The US and Taiwan marked the 30th year of the passage of the Taiwan Relations Act (TRA) on April 10. The legislation provides an institutional framework and legal basis for US relations with Taiwan, including a promise of continued support for Taiwan’s self-defense.
Through the years, the TRA has helped maintain the “status quo” in relations between Taiwan and China, as well as the US’ relationship to both. However, it has done little to advance the cause of Taiwanese or their fight for a place in the world community.
The TRA anniversary is a good time to reflect on the status of trilateral relations. The US, like most countries, is unsure just how well it can overcome the challenges facing the economy. China has a different economy in many ways, but it has as many concerns. Taiwan is in an especially difficult position given the political infighting, a sinking economy, few diplomatic allies and a huge country that wants to absorb it.
The new administration of US President Barack Obama has undertaken enormous efforts to repair the world’s largest economy, as well as working with many other governments to assist them in fixing their problems. Obama at the same time is working to strengthen understanding with other world leaders. However, this is not the case with regard to Taiwan, with many senior State Department officials trying to avoid or circumvent the issue.
During a visit to Taipei last month, American Institute in Taiwan Chairman Raymond Burghardt reiterated US support for Taiwan, but said that the level of cross-strait engagement should be decided by Taiwan and China. Washington will support Taiwan whenever it can in international bodies, he said, but would not mediate between the two sides. He added that military dialogue between Taiwan and the US would continue.
With the administration of President Ma Ying-jeou (馬英九) favoring closer ties with China, relations between the US, China and Taiwan have changed.
Taiwan and China are considering signing a cooperation agreement — initially called the comprehensive economic cooperation agreement, or CECA. However, as the name was closely associated with the Closer Economic Partnership Arrangement between Hong Kong and China, it drew strong public resistance. The Ma government then decided to change the name to economic cooperation framework agreement (ECFA).
The ECFA continues to be a controversial issue in Taiwan. Terms for such an agreement are still unclear, but the main objective is to facilitate the movement of goods, services and capital across the Strait.
While the Ma administration has admitted that Taiwan has been in contact with China on the subject, it has refrained from revealing too many details for fear of jeopardizing upcoming cross-strait talks between Straits Exchange Foundation (SEF) Chairman Chiang Pin-kung (江丙坤) and Association for Relations Across the Taiwan Strait Chairman Chen Yunlin (陳雲林).
Such admissions have raised eyebrows because proper procedures have been ignored.
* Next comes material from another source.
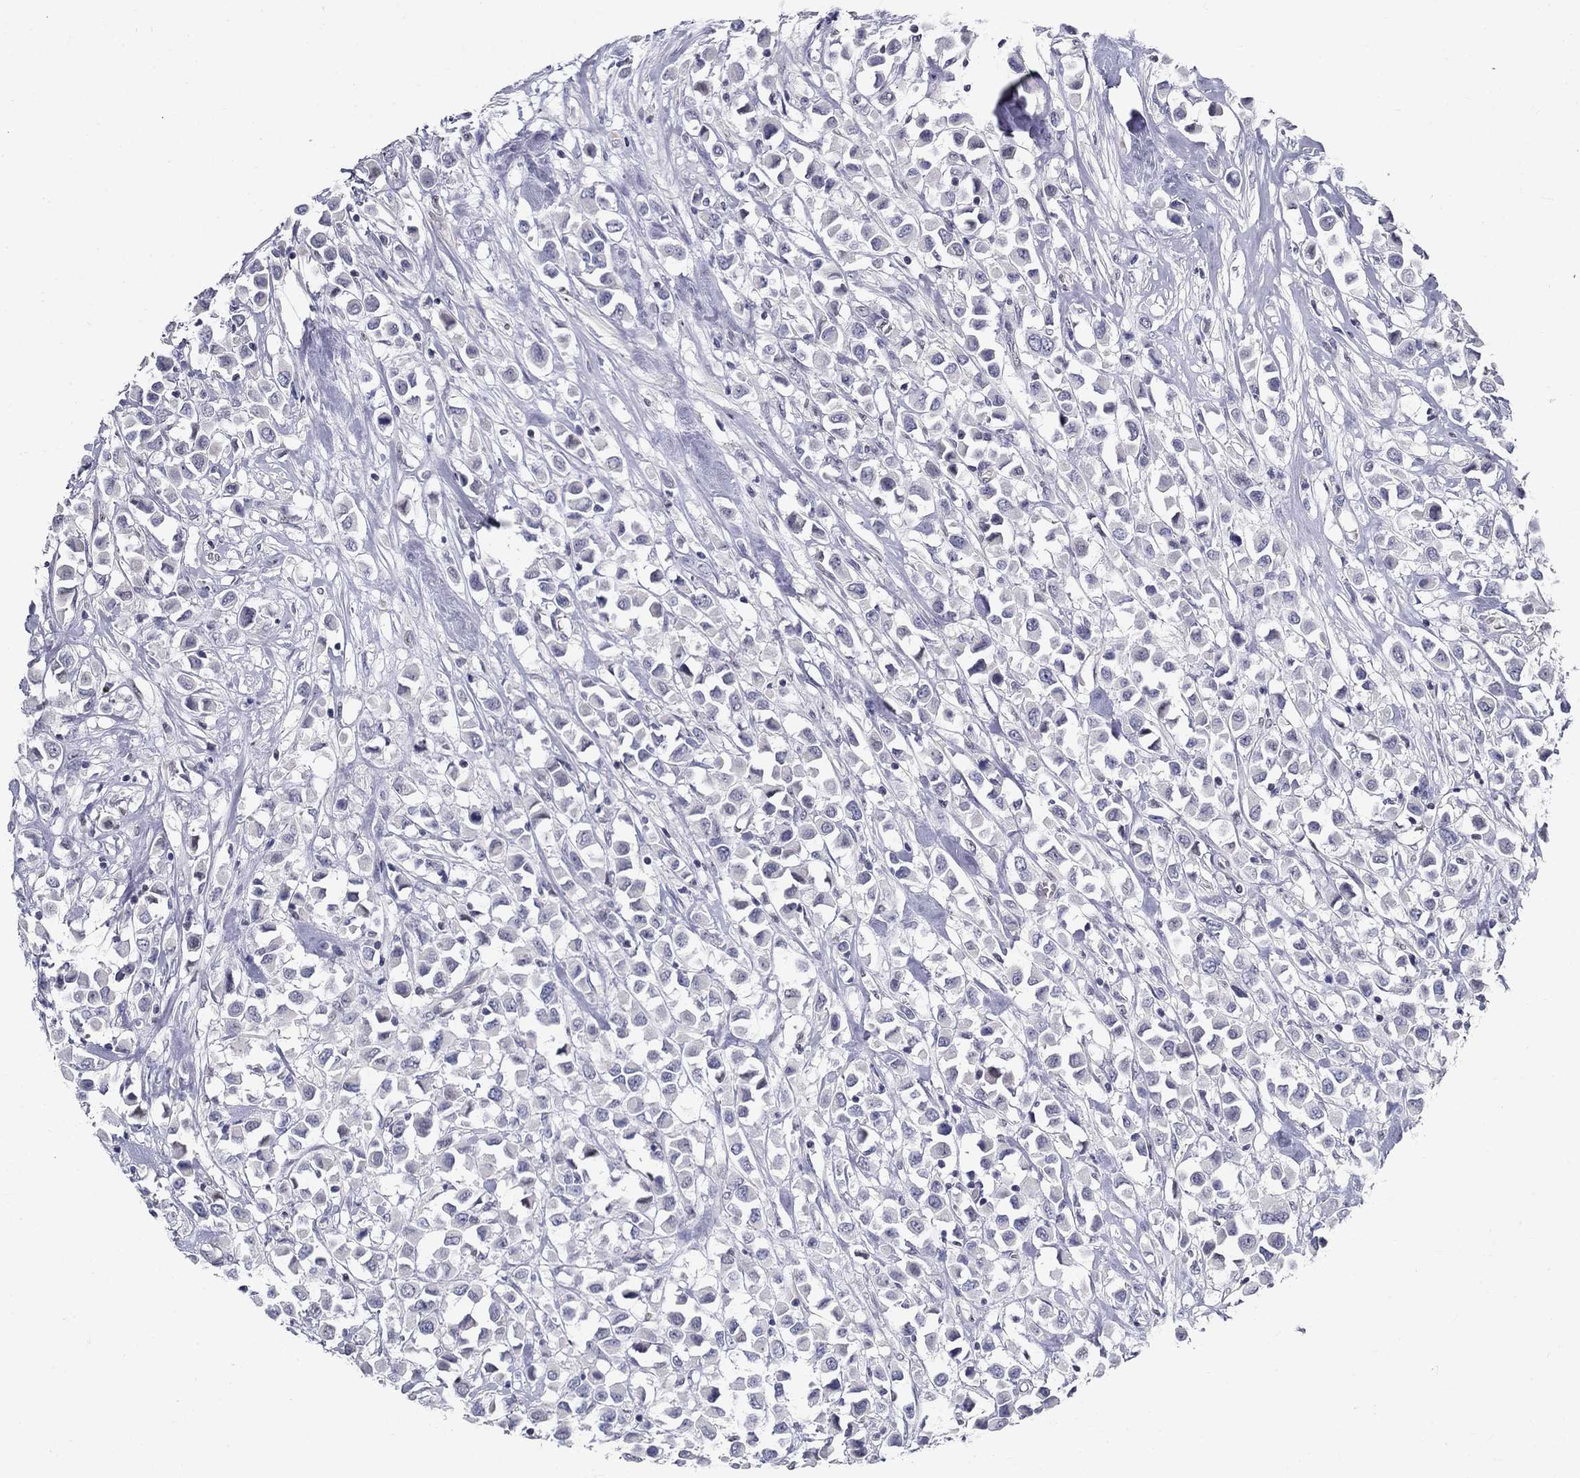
{"staining": {"intensity": "negative", "quantity": "none", "location": "none"}, "tissue": "breast cancer", "cell_type": "Tumor cells", "image_type": "cancer", "snomed": [{"axis": "morphology", "description": "Duct carcinoma"}, {"axis": "topography", "description": "Breast"}], "caption": "Immunohistochemistry (IHC) of human breast cancer reveals no positivity in tumor cells.", "gene": "GUCA1A", "patient": {"sex": "female", "age": 61}}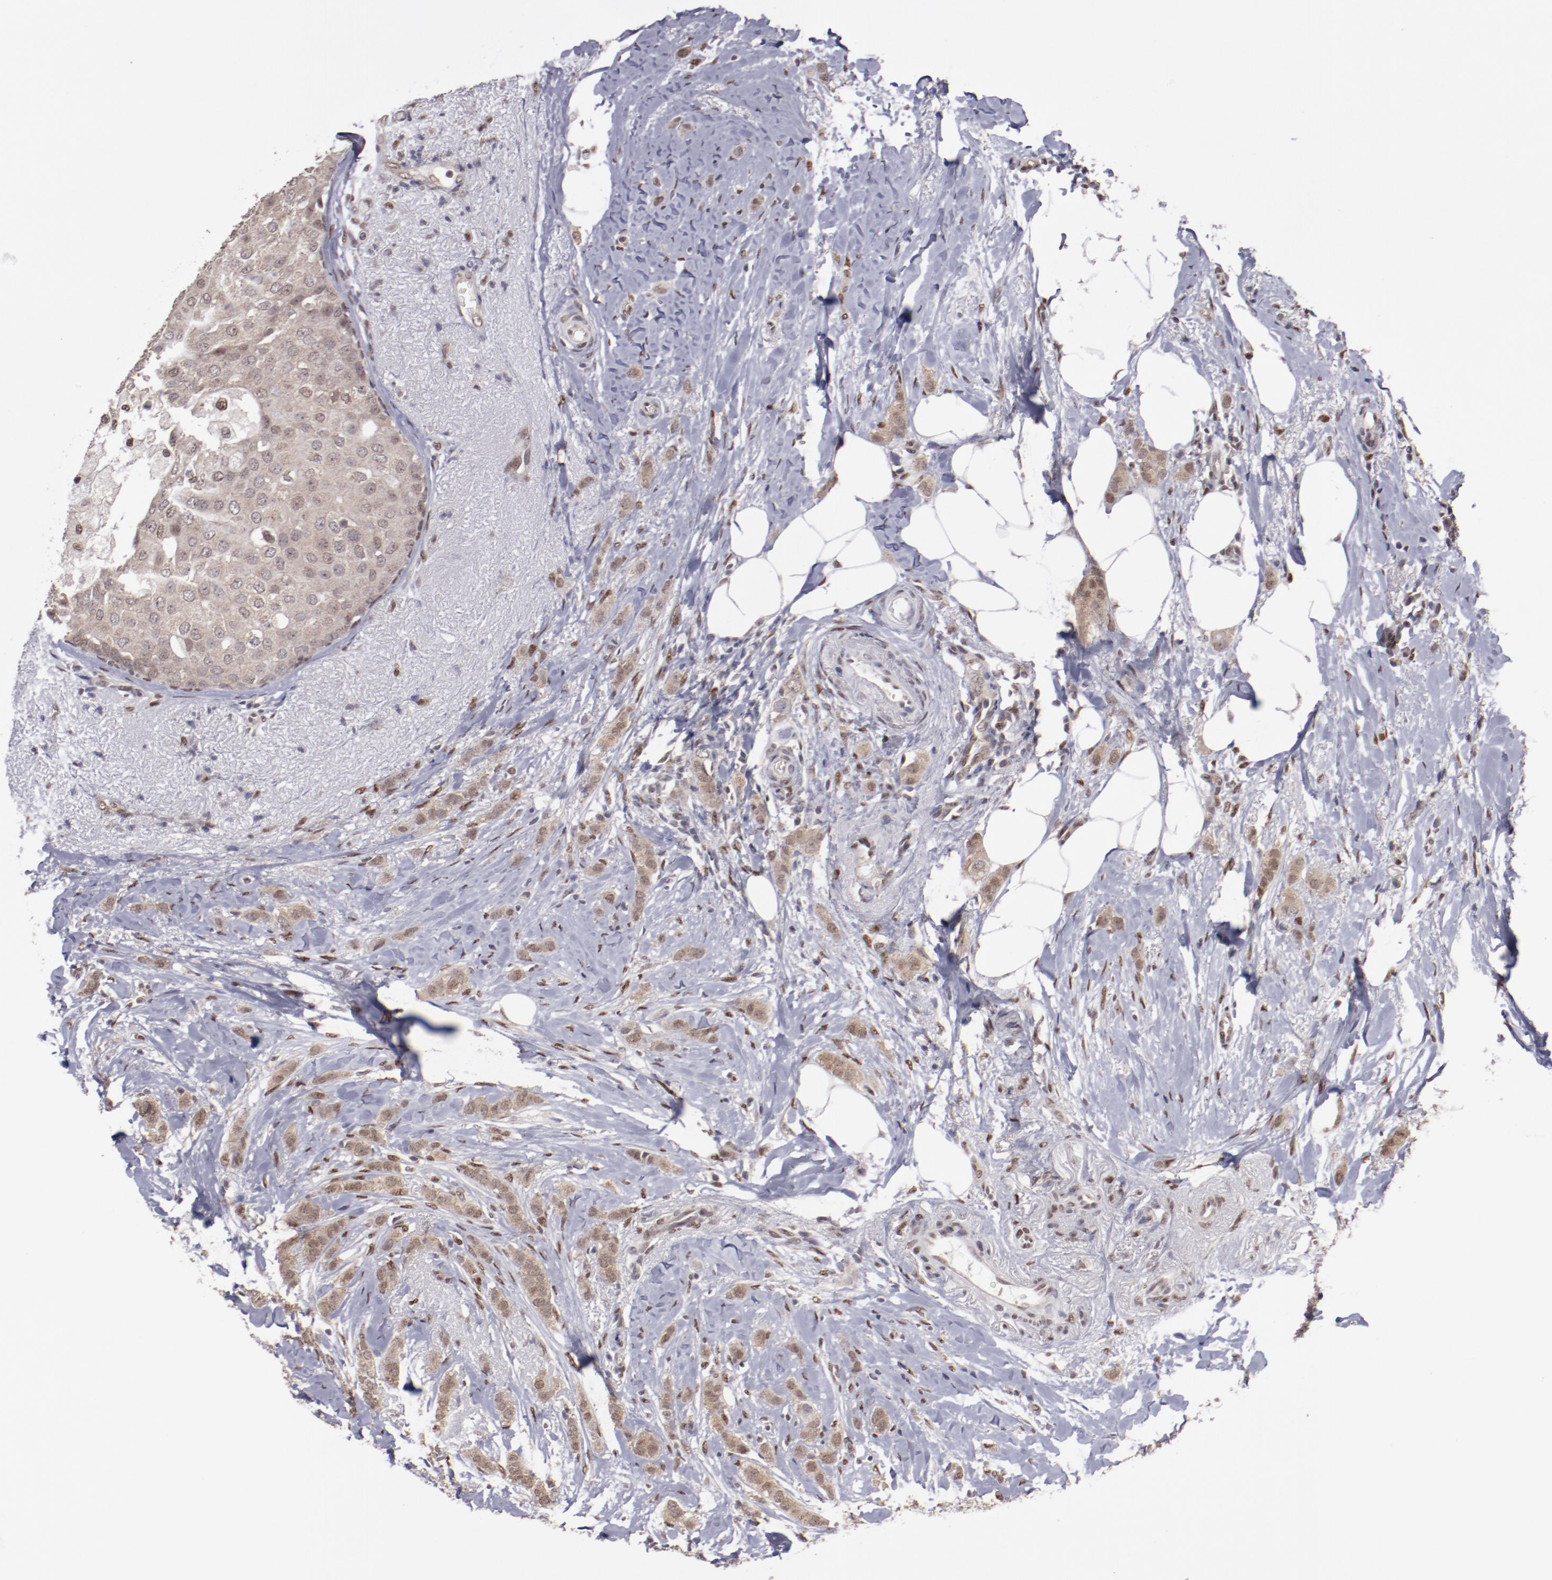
{"staining": {"intensity": "weak", "quantity": ">75%", "location": "cytoplasmic/membranous,nuclear"}, "tissue": "breast cancer", "cell_type": "Tumor cells", "image_type": "cancer", "snomed": [{"axis": "morphology", "description": "Lobular carcinoma"}, {"axis": "topography", "description": "Breast"}], "caption": "The micrograph demonstrates staining of breast cancer, revealing weak cytoplasmic/membranous and nuclear protein staining (brown color) within tumor cells. Nuclei are stained in blue.", "gene": "ARNT", "patient": {"sex": "female", "age": 55}}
Normally, after having completed the consultation and evaluation process with the public and industry, the result is supposed to be submitted to the Legislative Yuan before actual discussion with China begins.
The Democratic Progressive Party has accused the Chinese Nationalist Party (KMT) of conducting secret meetings with China and demanded openness and transparency during negotiations with China on any trade agreement.